Rising inequality and a sinking middle class are the kindling for hot-fire populism. But Obama chose characteristically not to be the preacher at the “bully pulpit” rousing Americans against injustice, but rather the professor at the lectern, wading through an economic analysis, complete with statistical backup.

Obama clearly chose to enter the fray, but to pull his punches.

He described how the broad middle class was built, and how in the 1970s, its decline began. Why did inequality grow? The story is no secret. Corporations and the wealthy, pressed by declining profits and vibrant labor, consumer and environmental movements, went on the offensive. They mobilized money, built lobbies, think tanks, funded right-wing movements and politicians in both parties. They assaulted labor unions and trampled labor laws. They succeeded in slashing top-end taxes and carving out huge loopholes to avoid paying taxes. Corporations defined trade policies to enable them to ship jobs and hide profits abroad. Banks shredded regulation and opened the financial casino. And corrupted conservative politicians in both parties helped rig the rules. They ushered in the era of big money politics in which entrenched interests were served and incumbent politicians were succored.
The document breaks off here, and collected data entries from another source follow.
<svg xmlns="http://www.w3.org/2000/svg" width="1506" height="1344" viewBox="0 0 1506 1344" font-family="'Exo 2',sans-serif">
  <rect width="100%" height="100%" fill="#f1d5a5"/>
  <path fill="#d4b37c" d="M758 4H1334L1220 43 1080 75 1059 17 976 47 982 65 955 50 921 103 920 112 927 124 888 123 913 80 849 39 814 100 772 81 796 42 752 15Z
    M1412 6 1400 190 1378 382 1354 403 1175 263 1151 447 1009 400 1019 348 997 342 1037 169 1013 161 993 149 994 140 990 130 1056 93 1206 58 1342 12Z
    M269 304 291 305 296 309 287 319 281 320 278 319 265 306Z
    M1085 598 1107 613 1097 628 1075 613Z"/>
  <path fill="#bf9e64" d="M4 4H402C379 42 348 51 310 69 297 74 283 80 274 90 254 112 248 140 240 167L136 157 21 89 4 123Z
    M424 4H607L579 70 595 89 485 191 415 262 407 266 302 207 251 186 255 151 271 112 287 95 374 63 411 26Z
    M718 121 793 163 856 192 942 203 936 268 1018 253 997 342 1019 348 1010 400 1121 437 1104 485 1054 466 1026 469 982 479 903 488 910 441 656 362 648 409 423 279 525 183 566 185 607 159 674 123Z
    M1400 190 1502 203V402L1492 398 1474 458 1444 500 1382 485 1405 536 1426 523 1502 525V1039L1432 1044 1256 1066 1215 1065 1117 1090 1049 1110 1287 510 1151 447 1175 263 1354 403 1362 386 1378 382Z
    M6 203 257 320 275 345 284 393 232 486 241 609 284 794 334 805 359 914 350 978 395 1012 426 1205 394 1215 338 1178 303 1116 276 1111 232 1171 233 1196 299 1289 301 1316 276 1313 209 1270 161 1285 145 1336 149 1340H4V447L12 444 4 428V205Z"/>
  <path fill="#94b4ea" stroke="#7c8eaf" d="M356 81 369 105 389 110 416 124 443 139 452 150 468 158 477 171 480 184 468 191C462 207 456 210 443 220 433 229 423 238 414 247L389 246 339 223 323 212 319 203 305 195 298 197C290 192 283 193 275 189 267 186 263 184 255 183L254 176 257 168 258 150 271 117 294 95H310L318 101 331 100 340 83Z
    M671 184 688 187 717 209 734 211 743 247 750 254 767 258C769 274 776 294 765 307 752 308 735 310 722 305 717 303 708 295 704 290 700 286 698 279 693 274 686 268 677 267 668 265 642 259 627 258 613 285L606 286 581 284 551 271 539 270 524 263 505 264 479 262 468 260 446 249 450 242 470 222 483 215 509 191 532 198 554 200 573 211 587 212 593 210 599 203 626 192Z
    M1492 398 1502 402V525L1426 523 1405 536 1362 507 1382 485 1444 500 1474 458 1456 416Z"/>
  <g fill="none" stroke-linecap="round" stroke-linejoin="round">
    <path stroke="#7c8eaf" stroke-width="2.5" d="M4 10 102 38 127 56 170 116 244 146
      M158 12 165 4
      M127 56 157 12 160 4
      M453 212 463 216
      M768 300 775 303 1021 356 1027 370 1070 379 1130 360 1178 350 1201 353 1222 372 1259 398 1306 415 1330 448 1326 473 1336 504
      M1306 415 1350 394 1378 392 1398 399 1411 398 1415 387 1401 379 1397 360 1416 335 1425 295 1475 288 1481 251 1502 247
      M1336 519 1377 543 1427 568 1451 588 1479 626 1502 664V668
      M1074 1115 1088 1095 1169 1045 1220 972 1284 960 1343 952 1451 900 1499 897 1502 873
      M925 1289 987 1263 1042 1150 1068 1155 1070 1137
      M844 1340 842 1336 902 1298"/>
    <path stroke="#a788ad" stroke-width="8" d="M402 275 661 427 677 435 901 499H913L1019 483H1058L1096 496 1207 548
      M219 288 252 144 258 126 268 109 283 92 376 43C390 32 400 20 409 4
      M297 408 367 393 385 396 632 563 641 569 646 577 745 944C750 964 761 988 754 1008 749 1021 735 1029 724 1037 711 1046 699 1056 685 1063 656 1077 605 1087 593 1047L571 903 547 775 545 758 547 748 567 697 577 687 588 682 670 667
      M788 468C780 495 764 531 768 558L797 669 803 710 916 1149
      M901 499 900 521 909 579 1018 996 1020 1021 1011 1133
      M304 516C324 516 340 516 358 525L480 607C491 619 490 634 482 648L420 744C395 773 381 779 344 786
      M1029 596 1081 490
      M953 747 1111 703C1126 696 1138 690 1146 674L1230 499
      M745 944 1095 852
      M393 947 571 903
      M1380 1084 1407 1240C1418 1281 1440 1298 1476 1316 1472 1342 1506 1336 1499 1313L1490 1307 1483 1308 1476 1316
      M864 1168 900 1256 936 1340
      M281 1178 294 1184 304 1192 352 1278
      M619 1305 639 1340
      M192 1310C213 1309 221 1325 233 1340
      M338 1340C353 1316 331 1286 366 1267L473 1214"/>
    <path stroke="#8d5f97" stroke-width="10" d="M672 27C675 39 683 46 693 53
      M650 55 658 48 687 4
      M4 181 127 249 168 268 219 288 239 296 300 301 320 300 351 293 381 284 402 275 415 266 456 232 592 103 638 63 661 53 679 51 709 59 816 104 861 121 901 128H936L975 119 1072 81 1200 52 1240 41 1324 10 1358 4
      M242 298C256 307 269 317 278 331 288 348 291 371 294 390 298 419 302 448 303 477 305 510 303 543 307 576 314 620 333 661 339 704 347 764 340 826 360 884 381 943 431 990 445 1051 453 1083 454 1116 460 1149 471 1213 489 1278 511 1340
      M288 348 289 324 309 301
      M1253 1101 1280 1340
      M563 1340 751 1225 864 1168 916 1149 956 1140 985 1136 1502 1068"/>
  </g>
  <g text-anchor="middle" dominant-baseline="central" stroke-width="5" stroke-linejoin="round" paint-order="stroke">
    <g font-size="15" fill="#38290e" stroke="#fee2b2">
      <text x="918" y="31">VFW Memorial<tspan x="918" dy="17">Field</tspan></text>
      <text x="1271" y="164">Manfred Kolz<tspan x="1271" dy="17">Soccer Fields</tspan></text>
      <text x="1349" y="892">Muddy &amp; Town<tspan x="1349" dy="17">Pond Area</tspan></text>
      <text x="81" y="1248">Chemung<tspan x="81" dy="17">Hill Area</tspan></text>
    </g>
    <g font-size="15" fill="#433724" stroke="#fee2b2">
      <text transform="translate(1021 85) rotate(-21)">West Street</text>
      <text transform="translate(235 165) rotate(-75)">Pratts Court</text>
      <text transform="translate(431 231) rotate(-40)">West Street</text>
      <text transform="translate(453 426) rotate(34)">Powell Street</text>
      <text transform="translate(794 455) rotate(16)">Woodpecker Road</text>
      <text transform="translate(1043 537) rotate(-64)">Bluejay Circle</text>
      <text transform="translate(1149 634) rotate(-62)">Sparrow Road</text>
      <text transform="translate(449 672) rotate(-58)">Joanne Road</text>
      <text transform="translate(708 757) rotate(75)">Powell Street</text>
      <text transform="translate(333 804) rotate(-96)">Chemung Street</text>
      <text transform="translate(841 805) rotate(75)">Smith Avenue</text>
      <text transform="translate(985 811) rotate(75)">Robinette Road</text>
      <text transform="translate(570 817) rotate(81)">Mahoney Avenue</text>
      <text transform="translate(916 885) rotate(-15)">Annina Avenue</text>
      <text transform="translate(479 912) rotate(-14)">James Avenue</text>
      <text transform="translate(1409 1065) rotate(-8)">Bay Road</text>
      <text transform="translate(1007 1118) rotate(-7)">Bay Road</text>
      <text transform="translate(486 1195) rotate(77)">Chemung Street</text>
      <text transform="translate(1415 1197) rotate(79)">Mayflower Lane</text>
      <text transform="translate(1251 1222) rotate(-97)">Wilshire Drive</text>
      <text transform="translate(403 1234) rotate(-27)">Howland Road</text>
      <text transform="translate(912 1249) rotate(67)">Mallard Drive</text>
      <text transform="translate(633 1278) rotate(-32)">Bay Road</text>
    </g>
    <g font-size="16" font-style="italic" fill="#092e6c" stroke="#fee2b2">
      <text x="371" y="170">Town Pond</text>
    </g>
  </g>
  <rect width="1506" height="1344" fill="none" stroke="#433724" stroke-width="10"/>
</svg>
Conservative politicians championed the middle class but served the rich. They protected multinationals, not small business; agribusiness, not small farmers; Wall Street, not Main Street or even small bankers.

Little of this appears in the president’s speech. Instead, when describing what went wrong, he reverts to the passive voice. The “social compact began to unravel.” “Technology” let companies “do more with less.” A “more competitive world led companies” to ship jobs abroad. “A trickle-down ideology became more prominent.” Only once is there an actor: “businesses” facing increased “competitive pressure” “lobbied Washington to weaken unions and the value of the minimum wage.”
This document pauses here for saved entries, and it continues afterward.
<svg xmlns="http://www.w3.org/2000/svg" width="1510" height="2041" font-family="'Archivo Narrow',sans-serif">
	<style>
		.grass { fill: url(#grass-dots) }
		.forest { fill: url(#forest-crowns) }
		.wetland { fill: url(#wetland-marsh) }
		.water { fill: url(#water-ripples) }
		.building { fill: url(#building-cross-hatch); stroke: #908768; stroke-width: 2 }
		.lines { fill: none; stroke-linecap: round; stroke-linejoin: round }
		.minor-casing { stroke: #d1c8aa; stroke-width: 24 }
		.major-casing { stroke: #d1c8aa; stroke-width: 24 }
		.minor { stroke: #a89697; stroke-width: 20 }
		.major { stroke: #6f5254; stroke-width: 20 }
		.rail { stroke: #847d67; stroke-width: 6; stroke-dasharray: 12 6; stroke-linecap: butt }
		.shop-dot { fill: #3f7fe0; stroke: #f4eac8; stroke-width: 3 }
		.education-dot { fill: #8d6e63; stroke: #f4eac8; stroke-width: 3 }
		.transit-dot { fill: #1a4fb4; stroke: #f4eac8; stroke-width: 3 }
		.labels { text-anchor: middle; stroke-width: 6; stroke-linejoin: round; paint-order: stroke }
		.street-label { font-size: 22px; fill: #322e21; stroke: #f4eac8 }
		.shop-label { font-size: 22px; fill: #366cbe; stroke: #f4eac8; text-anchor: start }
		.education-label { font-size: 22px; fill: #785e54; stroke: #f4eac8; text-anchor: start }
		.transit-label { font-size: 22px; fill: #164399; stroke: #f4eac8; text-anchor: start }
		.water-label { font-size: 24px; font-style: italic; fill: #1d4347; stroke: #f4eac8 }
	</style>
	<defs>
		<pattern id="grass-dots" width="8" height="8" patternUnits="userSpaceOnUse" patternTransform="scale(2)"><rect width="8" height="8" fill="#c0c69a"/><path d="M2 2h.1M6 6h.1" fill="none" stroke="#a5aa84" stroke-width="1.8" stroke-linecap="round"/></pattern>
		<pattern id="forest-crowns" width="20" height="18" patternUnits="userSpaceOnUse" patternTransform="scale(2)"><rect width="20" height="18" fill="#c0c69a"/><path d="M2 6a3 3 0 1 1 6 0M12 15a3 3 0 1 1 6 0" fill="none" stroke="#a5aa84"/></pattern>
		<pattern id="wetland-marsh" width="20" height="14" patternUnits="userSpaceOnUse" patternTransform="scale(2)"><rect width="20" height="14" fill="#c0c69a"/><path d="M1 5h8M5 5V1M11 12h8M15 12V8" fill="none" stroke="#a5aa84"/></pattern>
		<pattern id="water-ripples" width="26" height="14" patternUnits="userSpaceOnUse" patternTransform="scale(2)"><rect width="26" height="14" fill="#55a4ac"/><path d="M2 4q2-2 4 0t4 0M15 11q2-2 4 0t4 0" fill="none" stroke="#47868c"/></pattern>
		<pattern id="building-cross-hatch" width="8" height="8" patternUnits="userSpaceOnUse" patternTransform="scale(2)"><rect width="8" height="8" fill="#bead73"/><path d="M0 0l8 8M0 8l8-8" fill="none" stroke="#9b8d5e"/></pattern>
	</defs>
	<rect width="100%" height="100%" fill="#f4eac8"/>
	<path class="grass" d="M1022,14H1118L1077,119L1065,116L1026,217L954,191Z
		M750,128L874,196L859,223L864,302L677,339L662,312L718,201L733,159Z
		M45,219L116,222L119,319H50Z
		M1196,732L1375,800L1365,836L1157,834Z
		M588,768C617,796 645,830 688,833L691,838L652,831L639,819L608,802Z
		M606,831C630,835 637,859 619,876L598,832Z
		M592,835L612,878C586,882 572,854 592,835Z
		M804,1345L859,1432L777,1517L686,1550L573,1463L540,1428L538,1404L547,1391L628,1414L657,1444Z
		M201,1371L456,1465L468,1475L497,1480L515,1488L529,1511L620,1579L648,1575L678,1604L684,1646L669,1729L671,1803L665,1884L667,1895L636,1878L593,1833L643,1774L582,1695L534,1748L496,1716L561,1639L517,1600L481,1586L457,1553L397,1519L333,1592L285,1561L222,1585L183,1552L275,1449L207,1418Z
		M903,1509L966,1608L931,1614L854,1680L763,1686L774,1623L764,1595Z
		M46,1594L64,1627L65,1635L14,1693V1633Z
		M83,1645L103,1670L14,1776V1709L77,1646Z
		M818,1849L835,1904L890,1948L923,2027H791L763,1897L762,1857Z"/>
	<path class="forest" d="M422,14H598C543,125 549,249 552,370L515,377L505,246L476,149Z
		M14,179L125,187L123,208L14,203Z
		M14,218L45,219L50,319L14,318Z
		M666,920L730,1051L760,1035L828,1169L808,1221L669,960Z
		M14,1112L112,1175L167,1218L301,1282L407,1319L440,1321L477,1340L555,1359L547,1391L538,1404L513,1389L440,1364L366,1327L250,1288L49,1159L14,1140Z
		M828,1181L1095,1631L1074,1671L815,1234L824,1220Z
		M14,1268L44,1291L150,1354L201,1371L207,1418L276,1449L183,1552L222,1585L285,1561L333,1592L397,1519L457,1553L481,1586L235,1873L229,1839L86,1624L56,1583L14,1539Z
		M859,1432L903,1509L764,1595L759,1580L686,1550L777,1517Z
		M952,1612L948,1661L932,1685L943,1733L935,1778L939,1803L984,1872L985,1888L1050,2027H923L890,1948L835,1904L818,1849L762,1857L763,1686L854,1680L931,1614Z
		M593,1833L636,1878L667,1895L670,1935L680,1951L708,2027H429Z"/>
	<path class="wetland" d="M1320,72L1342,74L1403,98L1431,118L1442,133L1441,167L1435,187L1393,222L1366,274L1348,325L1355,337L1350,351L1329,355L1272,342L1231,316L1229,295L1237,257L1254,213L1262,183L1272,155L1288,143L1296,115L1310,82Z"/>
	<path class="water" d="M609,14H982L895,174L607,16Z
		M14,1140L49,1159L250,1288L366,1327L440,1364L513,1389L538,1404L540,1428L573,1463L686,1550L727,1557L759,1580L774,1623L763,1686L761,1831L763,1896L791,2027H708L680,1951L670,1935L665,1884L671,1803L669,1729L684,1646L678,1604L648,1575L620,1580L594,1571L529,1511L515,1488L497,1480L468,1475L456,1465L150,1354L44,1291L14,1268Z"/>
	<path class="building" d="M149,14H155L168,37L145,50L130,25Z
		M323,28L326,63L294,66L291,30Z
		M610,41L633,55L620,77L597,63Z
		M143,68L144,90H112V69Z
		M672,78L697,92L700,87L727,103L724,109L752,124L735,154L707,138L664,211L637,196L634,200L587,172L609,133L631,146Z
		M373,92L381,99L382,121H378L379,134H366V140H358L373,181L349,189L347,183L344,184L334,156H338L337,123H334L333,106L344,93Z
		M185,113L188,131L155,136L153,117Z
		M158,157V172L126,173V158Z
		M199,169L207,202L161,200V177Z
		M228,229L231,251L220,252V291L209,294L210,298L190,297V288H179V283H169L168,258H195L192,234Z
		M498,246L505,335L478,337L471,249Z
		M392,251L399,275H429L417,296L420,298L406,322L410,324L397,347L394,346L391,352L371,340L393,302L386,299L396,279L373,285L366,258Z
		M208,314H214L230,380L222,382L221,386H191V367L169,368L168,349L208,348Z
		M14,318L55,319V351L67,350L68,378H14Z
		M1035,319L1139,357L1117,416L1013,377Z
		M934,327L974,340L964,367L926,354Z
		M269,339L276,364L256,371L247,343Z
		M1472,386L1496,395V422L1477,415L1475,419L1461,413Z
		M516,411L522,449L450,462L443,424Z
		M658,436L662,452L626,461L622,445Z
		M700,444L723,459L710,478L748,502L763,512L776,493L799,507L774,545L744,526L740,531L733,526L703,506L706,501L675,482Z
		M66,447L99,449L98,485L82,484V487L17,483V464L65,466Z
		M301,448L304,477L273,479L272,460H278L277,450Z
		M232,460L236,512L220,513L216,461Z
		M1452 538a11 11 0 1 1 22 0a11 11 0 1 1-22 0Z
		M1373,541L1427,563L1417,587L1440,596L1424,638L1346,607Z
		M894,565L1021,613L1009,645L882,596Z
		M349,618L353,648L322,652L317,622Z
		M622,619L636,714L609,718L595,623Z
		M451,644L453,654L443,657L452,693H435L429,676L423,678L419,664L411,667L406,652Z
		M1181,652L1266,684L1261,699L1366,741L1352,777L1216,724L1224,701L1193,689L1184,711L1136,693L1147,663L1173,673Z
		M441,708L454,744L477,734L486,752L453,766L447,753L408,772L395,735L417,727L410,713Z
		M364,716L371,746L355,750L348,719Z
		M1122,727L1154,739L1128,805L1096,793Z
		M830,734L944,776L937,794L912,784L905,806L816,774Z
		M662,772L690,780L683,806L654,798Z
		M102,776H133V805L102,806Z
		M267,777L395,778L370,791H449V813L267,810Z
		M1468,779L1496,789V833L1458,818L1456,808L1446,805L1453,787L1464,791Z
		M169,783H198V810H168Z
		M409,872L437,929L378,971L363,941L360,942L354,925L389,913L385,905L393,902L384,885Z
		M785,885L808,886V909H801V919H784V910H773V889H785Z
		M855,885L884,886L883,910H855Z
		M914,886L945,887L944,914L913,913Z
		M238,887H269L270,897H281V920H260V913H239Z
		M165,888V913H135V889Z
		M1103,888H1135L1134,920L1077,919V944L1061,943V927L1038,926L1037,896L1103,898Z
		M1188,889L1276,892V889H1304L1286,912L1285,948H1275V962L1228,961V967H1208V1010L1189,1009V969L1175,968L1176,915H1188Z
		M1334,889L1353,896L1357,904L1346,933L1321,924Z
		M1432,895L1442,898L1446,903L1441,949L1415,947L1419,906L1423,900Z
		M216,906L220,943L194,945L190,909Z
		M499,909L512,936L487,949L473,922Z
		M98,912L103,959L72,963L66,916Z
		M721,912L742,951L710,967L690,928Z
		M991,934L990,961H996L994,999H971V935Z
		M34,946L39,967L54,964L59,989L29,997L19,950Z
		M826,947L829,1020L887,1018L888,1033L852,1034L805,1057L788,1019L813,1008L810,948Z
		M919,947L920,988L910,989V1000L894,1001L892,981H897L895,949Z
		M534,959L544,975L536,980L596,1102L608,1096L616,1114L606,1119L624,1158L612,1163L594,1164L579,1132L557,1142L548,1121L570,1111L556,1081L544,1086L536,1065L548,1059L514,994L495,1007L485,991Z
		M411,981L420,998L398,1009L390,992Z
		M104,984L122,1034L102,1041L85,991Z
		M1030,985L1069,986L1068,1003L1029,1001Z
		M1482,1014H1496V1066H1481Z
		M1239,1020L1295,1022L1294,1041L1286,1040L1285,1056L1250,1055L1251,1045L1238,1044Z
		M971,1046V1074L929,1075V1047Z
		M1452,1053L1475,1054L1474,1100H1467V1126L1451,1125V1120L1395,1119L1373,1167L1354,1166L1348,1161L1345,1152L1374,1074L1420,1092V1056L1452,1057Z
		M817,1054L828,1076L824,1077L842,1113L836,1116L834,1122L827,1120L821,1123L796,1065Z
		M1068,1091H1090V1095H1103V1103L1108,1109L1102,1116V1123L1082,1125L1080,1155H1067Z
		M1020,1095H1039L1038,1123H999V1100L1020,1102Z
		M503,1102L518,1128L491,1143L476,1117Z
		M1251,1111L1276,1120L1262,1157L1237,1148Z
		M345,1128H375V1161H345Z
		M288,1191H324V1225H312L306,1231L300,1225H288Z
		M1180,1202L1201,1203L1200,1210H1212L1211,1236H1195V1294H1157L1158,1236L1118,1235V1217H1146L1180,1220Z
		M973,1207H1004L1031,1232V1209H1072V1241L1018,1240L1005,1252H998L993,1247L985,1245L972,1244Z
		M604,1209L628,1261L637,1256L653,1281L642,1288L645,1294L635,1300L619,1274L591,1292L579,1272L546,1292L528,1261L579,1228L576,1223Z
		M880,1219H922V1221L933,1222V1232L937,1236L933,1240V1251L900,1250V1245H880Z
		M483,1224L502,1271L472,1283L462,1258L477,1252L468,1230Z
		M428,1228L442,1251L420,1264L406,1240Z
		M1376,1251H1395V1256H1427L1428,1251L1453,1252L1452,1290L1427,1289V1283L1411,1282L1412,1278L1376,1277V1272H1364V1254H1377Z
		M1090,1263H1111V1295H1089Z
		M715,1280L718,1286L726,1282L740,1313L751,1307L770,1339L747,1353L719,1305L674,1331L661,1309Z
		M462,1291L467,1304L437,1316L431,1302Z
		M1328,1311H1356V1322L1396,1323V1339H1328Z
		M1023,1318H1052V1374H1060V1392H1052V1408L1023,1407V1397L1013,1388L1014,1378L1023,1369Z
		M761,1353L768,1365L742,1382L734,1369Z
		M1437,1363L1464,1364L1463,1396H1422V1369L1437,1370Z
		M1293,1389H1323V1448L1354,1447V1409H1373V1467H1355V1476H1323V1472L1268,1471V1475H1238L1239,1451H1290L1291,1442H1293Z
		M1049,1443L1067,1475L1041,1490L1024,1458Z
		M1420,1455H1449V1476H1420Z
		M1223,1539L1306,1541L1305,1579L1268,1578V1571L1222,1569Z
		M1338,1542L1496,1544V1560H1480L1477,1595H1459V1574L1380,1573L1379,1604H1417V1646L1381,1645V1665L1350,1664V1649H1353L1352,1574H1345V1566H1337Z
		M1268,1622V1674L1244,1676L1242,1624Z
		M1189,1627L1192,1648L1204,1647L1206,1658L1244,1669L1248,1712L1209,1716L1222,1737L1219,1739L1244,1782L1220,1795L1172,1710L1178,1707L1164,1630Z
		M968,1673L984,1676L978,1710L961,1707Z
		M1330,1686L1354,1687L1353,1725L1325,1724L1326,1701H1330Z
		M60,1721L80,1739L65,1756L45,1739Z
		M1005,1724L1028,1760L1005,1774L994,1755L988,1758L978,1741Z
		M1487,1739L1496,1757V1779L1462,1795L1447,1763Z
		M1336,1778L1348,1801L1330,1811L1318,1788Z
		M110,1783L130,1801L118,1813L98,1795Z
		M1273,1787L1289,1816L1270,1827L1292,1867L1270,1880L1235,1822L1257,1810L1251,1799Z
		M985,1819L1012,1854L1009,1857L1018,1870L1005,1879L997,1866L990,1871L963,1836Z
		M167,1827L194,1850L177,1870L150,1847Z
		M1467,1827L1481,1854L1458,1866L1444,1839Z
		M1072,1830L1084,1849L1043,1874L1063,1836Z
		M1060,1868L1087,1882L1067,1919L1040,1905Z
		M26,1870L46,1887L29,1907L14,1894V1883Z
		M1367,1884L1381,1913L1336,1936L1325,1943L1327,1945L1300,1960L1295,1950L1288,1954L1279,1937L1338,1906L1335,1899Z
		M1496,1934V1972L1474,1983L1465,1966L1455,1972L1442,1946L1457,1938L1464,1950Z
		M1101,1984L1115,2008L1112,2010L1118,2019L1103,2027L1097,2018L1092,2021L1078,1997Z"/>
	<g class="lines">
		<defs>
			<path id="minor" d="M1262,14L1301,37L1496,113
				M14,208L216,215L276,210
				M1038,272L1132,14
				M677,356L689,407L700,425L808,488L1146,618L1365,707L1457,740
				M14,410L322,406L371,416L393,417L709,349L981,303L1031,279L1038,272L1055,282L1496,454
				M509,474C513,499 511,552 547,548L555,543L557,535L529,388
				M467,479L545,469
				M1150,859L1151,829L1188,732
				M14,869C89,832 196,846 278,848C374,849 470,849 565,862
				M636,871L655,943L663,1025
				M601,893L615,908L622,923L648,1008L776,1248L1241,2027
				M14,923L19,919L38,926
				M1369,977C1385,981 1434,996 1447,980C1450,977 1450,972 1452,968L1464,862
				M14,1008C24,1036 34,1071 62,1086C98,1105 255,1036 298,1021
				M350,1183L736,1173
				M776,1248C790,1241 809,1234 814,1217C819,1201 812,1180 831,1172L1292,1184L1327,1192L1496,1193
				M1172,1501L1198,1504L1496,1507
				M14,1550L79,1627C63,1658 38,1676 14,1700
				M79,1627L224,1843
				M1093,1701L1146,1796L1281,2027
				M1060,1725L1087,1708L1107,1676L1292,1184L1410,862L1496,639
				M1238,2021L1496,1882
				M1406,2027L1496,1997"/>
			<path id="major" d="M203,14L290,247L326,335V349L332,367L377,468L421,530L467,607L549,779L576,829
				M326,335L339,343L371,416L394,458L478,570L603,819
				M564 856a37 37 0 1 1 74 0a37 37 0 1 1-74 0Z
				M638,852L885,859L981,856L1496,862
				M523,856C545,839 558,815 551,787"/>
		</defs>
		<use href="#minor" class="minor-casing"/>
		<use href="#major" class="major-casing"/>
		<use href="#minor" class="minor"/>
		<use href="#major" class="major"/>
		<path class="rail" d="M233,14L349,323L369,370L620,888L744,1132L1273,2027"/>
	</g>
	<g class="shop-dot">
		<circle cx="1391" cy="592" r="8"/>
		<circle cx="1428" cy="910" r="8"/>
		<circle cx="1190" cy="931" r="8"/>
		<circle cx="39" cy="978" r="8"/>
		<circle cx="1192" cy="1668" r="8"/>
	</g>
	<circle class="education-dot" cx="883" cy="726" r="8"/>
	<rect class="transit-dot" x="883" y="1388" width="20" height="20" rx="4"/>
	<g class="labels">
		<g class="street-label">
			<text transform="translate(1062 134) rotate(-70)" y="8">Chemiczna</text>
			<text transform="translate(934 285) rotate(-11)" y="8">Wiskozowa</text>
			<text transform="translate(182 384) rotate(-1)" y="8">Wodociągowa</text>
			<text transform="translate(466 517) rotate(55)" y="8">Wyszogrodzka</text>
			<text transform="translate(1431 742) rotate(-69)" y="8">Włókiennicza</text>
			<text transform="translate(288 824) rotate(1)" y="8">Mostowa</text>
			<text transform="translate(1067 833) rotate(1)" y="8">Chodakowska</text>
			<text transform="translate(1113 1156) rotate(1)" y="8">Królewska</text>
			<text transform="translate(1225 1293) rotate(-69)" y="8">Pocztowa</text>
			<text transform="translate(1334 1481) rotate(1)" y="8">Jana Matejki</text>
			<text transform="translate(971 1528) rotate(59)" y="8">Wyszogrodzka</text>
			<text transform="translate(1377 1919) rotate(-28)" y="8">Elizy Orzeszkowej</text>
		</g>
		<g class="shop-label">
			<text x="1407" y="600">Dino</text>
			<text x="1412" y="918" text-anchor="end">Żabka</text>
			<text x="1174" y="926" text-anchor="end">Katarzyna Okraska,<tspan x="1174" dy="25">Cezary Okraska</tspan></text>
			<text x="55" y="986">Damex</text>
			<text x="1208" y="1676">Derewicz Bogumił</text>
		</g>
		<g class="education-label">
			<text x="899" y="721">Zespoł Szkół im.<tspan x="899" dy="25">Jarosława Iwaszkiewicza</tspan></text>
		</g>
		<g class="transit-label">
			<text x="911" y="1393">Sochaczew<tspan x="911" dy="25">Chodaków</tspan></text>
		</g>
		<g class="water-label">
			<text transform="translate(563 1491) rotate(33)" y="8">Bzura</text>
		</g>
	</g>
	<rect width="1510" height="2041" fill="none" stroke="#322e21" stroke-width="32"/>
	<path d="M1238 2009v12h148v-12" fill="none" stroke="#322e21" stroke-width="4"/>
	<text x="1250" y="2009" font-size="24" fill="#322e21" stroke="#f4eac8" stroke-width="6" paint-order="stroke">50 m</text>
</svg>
Why has Washington failed to tackle rising inequality? Here, too, the president is circumspect. Washington’s failure isn’t that it is corrupted. It isn’t that the powerful call the shots and fix the deal. Rather Washington is confused, misled by “myths that have developed around the issue of inequality”: the myth that this is about the “minority poor”; the myth that inequality serves economic growth; the myth that government can’t do anything to help. But no mention that these myths were propagated by those who would profit from them. Obama patiently explains where they are wrong, with a professor’s confidence that reason will carry the day.

And at the end, the president doesn’t indict Republicans for standing in the way. He doesn’t call on Americans to rouse themselves to clean out Washington, and take on the entrenched interests that feed at the public trough. Rather, he pleads only for a “vigorous and meaningful debate,” challenging Republicans to offer their own ideas. “You owe it to America,” he says, “to tell us what you are for, not just what you’re against.”

None of this detracts from the importance of this speech – particularly if the president continues to pound on these themes over the rest of his administration (a big “if”). He has elevated the reality that this economy does not work for working people to the “defining issue of the day.” He has reopened a debate about how to address the growing and extreme inequality that the Occupy Movement first brought to America’s attention. His agenda offers clear measures – like a fight over raising the minimum wage at the local, state and national level – that can inspire and mobilize people.

And if Democrats expand and expound on this agenda, it promises to offer people a clearer choice in the 2014 elections. For there is no question that the reason that no progress is being made isn’t because of myths, but because Republicans are standing in the way. The Republican majority in the House won’t allow a vote on raising the minimum wage. They vote to cut food stamps while standing tall to protect every tax haven that allows multinationals to avoid taxes. They would cut Medicare and Social Security while protecting indefensible loopholes for hedge fund billionaires. The “myths” that may have misled Washington were exploded in the financial collapse and Great Depression. This is less a battle of ideas, than a simple question of whose side are you on?